Secondly, did you tend the offer with the listing agent or are you represented by a buyer's agent. If it's the listing agent, remember their fiduciary responsibility is to the seller. They are supposed to sell you the sellers house for the best possible price.
Lastly, as an agent I would personally tender all offers to the seller and encourage some sort of counter offer. Maybe they are stubborn sellers or the agent is lazy.... did the offer actually get submitted?
Your question, "I have a agent who says the asking price is the best the seller will accept isn't this crazy? I think offering less is always a great start to go the best deal?"
Everything is negotiable. Buyers are finding that the asking prices vs. the selling prices are still pretty flexible. Sellers are discovering that no offers means they are asking too much. So your agent could be wrong, or depending on the property absolutely right.
It all comes down to motivation. If the seller wants to sell--I mean really WANTS to sell, the price will fall like Autumn leaves until a buyer is found. If the seller is willing to sell, but is stuck on HAVING to get a certain amount, the price will sit a little too high forever. Sometimes a seller is faced with a certain foreclosure, and while the house is offered for sale, he cannot accept an amount under a certain level--without permission from his bank (here we are on the verge of a short sale). If your agent knows that to be the case, then only the sellers bank could accept an offer lower than that specific asking price.
There were a few replies to your question that I would also like to address. Realtors work either for the buyer or the seller, or in some cases (as a transactional agent) they are just making a legal deal. If you have a "Buyer Agent" then that person is working for you. This is usually free and the best arrangement for you. Your agent can and should help you with your offer, and ought to give you a broker opinion on the appropriate price to pay, and how to "craft" the offer so you will get the most return on your dollar.
Is offering less the best way to get the best deal? Not necessarily. First of all you need to be sure the property is right for you and your family--I am assuming you are looking for a principle residence here, not an investment. Then you should determine that if the house will work for you, and the neighborhood will work for you, and the schools will work, and the commute to work is not too long--well then this is the right house.
○ ○ ○
ACTIVITY:
Please retype the real estate advice above in full, keeping every word and mark unchanged.

RECORD EXCERPTS:
○ ○ ○
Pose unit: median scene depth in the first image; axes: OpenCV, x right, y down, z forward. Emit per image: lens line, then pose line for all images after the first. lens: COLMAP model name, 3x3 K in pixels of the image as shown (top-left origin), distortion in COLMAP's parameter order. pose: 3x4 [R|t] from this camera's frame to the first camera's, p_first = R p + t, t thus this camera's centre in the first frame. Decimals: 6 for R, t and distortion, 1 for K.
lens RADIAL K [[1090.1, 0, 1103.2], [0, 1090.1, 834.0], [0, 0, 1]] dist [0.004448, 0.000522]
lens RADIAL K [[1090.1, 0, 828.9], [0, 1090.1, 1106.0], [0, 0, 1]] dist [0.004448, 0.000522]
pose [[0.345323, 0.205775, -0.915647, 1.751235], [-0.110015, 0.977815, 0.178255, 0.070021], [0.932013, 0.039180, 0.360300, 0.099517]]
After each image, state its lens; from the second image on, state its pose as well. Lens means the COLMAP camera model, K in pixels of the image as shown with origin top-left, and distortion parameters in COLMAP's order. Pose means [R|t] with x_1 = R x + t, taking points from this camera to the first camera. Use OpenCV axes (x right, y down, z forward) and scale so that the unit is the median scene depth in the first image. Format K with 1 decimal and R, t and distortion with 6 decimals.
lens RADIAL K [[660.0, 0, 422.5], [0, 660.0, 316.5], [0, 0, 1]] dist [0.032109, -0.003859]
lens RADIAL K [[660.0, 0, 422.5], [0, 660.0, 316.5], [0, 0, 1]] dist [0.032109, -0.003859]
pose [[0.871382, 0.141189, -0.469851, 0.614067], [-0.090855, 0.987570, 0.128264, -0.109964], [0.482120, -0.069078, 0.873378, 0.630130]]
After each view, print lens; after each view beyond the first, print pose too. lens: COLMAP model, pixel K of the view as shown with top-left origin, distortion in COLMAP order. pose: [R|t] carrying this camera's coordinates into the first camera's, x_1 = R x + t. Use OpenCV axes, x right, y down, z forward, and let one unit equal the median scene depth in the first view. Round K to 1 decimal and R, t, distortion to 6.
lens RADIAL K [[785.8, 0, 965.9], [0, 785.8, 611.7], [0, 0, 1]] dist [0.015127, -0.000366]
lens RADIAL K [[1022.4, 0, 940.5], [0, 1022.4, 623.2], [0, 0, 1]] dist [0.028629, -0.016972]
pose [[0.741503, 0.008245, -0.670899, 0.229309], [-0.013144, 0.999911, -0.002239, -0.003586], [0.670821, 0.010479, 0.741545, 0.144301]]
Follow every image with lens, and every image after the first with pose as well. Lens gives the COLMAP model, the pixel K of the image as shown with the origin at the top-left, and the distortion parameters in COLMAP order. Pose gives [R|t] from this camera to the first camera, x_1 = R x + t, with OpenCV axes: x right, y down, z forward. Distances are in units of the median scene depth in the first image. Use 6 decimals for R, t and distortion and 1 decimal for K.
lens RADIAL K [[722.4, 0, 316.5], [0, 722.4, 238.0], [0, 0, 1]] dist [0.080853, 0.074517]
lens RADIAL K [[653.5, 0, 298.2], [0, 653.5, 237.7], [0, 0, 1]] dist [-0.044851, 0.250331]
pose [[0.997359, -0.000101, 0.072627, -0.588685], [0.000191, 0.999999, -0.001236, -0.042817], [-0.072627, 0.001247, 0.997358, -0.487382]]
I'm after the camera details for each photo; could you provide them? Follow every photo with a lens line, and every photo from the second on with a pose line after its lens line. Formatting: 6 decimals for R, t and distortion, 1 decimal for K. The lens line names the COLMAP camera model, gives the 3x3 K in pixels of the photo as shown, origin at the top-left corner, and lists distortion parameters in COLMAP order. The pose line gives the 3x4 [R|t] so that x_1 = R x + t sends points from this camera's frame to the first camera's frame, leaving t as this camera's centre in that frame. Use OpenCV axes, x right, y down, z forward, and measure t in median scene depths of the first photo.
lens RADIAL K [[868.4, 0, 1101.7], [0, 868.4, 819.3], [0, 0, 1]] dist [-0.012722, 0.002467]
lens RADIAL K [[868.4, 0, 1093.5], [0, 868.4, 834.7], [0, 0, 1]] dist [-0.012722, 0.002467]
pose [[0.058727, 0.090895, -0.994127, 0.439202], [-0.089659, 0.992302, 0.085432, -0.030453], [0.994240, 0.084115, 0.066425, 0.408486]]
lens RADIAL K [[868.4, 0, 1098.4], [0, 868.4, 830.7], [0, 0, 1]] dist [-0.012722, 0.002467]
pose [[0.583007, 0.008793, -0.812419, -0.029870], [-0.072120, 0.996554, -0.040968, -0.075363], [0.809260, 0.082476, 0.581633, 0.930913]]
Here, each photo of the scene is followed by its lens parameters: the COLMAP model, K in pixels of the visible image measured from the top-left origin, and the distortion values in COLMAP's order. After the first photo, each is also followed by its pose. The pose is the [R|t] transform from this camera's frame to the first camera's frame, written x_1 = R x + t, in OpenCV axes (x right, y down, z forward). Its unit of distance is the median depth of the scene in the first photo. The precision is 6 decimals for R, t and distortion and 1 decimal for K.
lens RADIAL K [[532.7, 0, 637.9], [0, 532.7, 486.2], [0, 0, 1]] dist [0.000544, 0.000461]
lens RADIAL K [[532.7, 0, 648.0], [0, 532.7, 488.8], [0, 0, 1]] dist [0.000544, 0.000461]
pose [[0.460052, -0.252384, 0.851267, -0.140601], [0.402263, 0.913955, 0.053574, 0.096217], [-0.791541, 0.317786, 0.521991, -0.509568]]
○ ○ ○
EXERCISE RESPONSE:
Secondly, did you tend the offer with the listing agent or are you represented by a buyer's agent. If it's the listing agent, remember their fiduciary responsibility is to the seller. They are supposed to sell you the sellers house for the best possible price.
Lastly, as an agent I would personally tender all offers to the seller and encourage some sort of counter offer. Maybe they are stubborn sellers or the agent is lazy.... did the offer actually get submitted?
Your question, "I have a agent who says the asking price is the best the seller will accept isn't this crazy? I think offering less is always a great start to go the best deal?"
Everything is negotiable. Buyers are finding that the asking prices vs. the selling prices are still pretty flexible. Sellers are discovering that no offers means they are asking too much. So your agent could be wrong, or depending on the property absolutely right.
It all comes down to motivation. If the seller wants to sell--I mean really WANTS to sell, the price will fall like Autumn leaves until a buyer is found. If the seller is willing to sell, but is stuck on HAVING to get a certain amount, the price will sit a little too high forever. Sometimes a seller is faced with a certain foreclosure, and while the house is offered for sale, he cannot accept an amount under a certain level--without permission from his bank (here we are on the verge of a short sale). If your agent knows that to be the case, then only the sellers bank could accept an offer lower than that specific asking price.
There were a few replies to your question that I would also like to address. Realtors work either for the buyer or the seller, or in some cases (as a transactional agent) they are just making a legal deal. If you have a "Buyer Agent" then that person is working for you. This is usually free and the best arrangement for you. Your agent can and should help you with your offer, and ought to give you a broker opinion on the appropriate price to pay, and how to "craft" the offer so you will get the most return on your dollar.
Is offering less the best way to get the best deal? Not necessarily. First of all you need to be sure the property is right for you and your family--I am assuming you are looking for a principle residence here, not an investment. Then you should determine that if the house will work for you, and the neighborhood will work for you, and the schools will work, and the commute to work is not too long--well then this is the right house.